En mère intelligente, aussi tendre que sage,
Une poule veillait, et la nuit et le jour,
Sur sa jeune famille arrivée à cet âge
Où le cœur est troublé par les feux de l'amour :
« Restez auprès de moi, mes enfants, disait-elle,
Vous vous en trouverez, croyez m'en, toujours bien :
Je veillerai sur vous ; mon amour, plein de zèle,
Vous protégera tous et vous ne craindrez rien. »
Dans cet état, toujours pleine d'inquiétude,
Et l'esprit tracassé d'un souci sans pareil,
Chaque jour notre poule, avec exactitude,
Rentrait au poulailler, au coucher du soleil,
Avec elle emmenant sa nombreuse lignée,
A s'enfermer sitôt tristement résignée ;
Puis, à peine rentrée, aussitôt, par besoin,
Elle comptait de l'oeil, avec le plus grand soin,
Tous ses enfants rangés, avec ordre à leur place,
Sur le même perchoir et tous lui faisant face,
Afin de s'assurer qu'aucun d'eux ne manquait ;
Après quoi notre poule en veillant reposait.
Ainsi donc, certain soir que notre pauvre mère
En silence passait sa revue ordinaire,
Elle reçut au cœur un coup vif et mortel :
L'un de ses chers enfants manquait à son appel,
Et c'était, ô malheur !... une jeune poulette,
Aimable au dernier point, mais hardie et coquette,
Qui. s'étant esquivée en silence et sans bruit,
Allait, pleine d'amour, par une belle nuit,
Au gré de ses désirs, chercher bonne fortune
À la pâle clarté des rayons de la lune.
Notre jeune étourdie, errant donc au hasard,
Fit, au bout d'un chemin, rencontre d'un renard
Qui, le nez droit au vent, retenant son haleine,
Allait, en tapinois, en quête d'une aubaine.
Le compère joyeux de trouver sous ses pas
Une proie à laquelle il ne s'attendait pas,
En remercie Dieu, dans son cœur à l'avance,
Et sur elle soudain à corps perdu s'élance.
A sa vue aussitôt notre belle s'enfuit
Courant, volant aussi ; mais le renard la suit,
Sautant et bondissant, près d'un bon quart de lieue ;
À la fin il l'atteint, la saisit par la queue
Et la tire si fort qu'elle lui reste aux dents.

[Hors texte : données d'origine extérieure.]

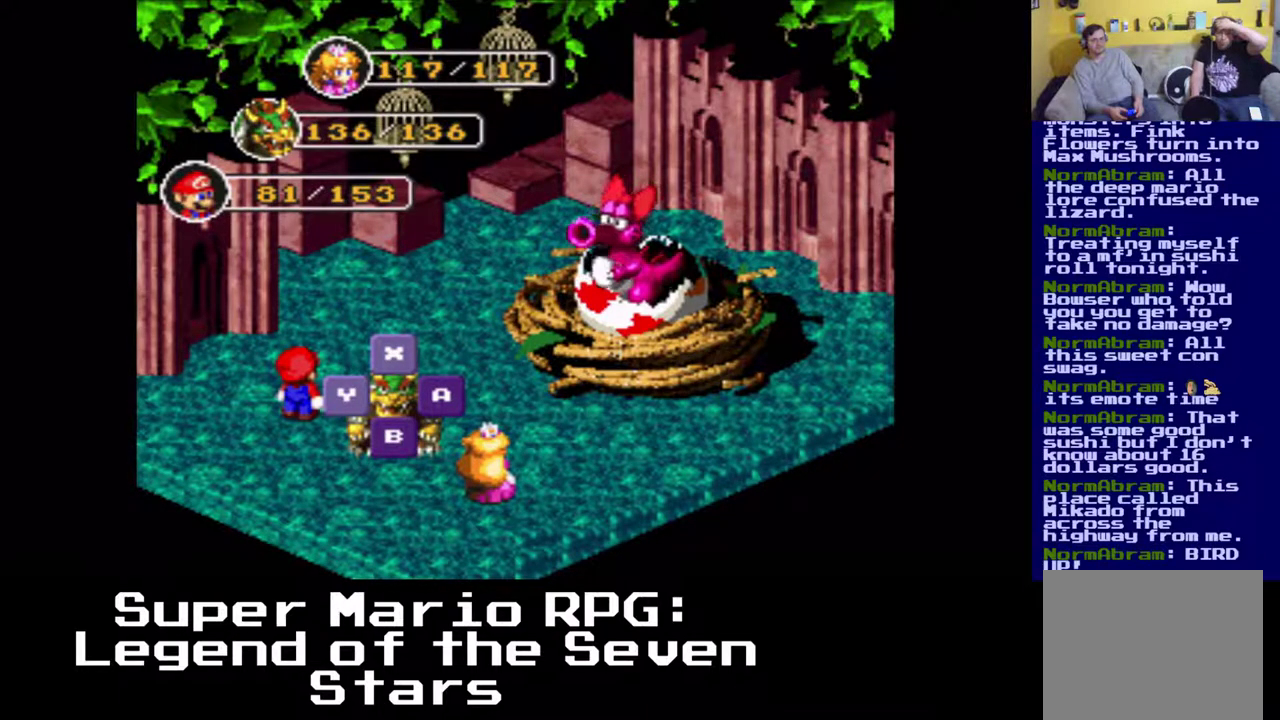
{"buttons": [], "left_stick": "center", "events": []}
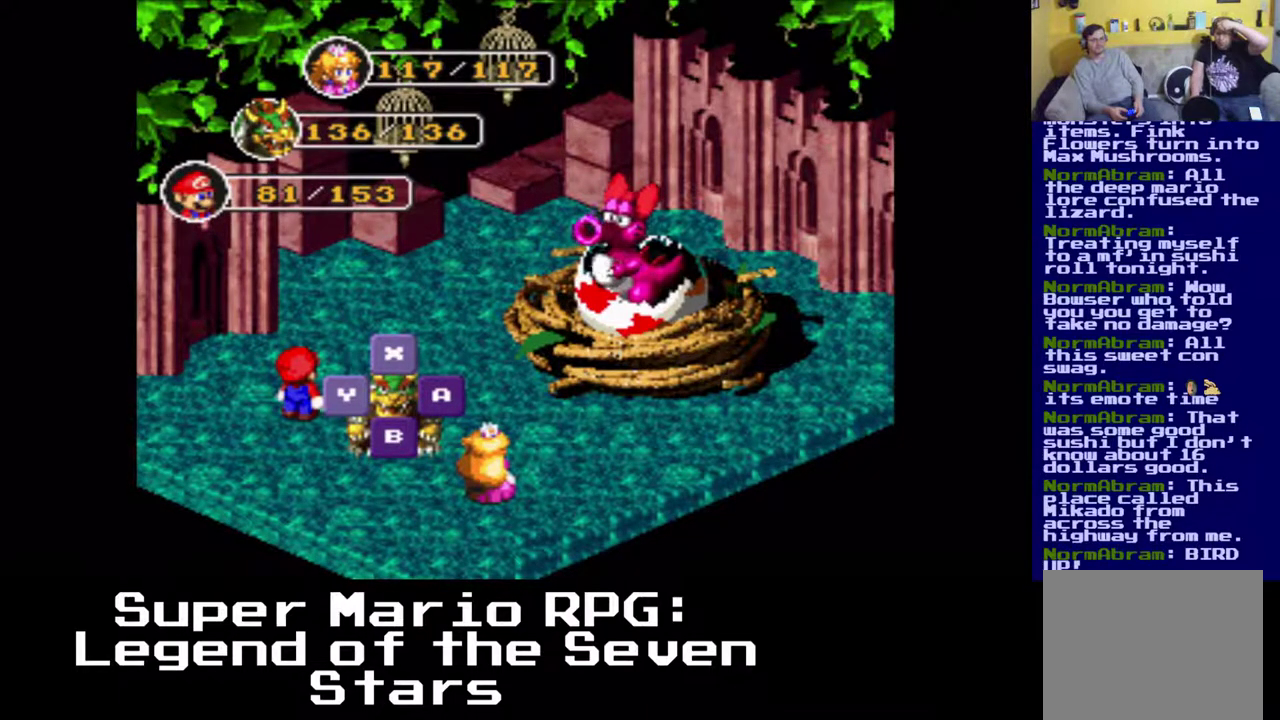
{"buttons": [], "left_stick": "center", "events": []}
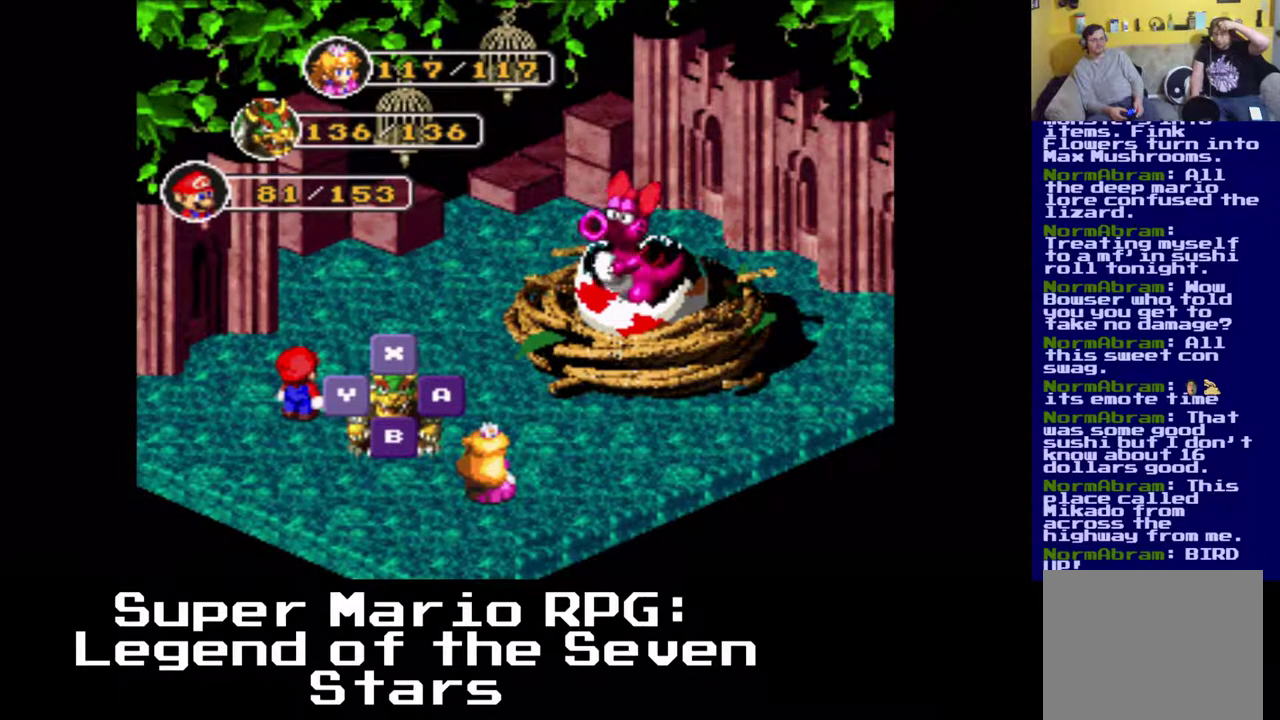
{"buttons": ["B"], "left_stick": "center", "events": [[450, "B", "down"]]}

Ce renard n'étant pas, dit-on,' des plus prudents,
Fût tellement surpris de sa mésaventure
Qu'il s'arrêta tout court, confus de sa capture.
Quitte pour aussi peu, l'écourtée, en ce cas,
Droit vers le poulailler précipite ses pas,
Sans même regarder un instant derrière elle.
Dans ce temps, le cœur plein d'une crainte mor telle
Sa mère la cherchait, l'appelait tristement :
Or, la voyant venir aussi rapidement,
Notre poule comprit que, par son imprudence,
Sa fille avait couru quelque danger immense ;
Et puis s'apercevant, presqu'au même moment,
Que la folle manquait de ce noble ornement
Qu'on a queue appelé : ma fille, lui dit-elle,
Vous l'avez échappée, à ce qu'on voit bien belle ;
Vous avez aujourd'hui fait brèche à votre honneur,
Ce qui déjà pour vous est un très-grand malheur ;
Mais la prochaine fois l'impitoyable bête
Vous aura, croyez m'en, et la queue et la tête ;
Après quoi, sans façon, le reste y passera ;
Sortez encor le soir, la chose arrivera.
Fillette, que l'amour de ses feux importune,
N'allez pas promener toute seule à la brune ;
Il est certain renard qui prendrait votre cœur,
Et vous croquant bientôt ferait votre malheur.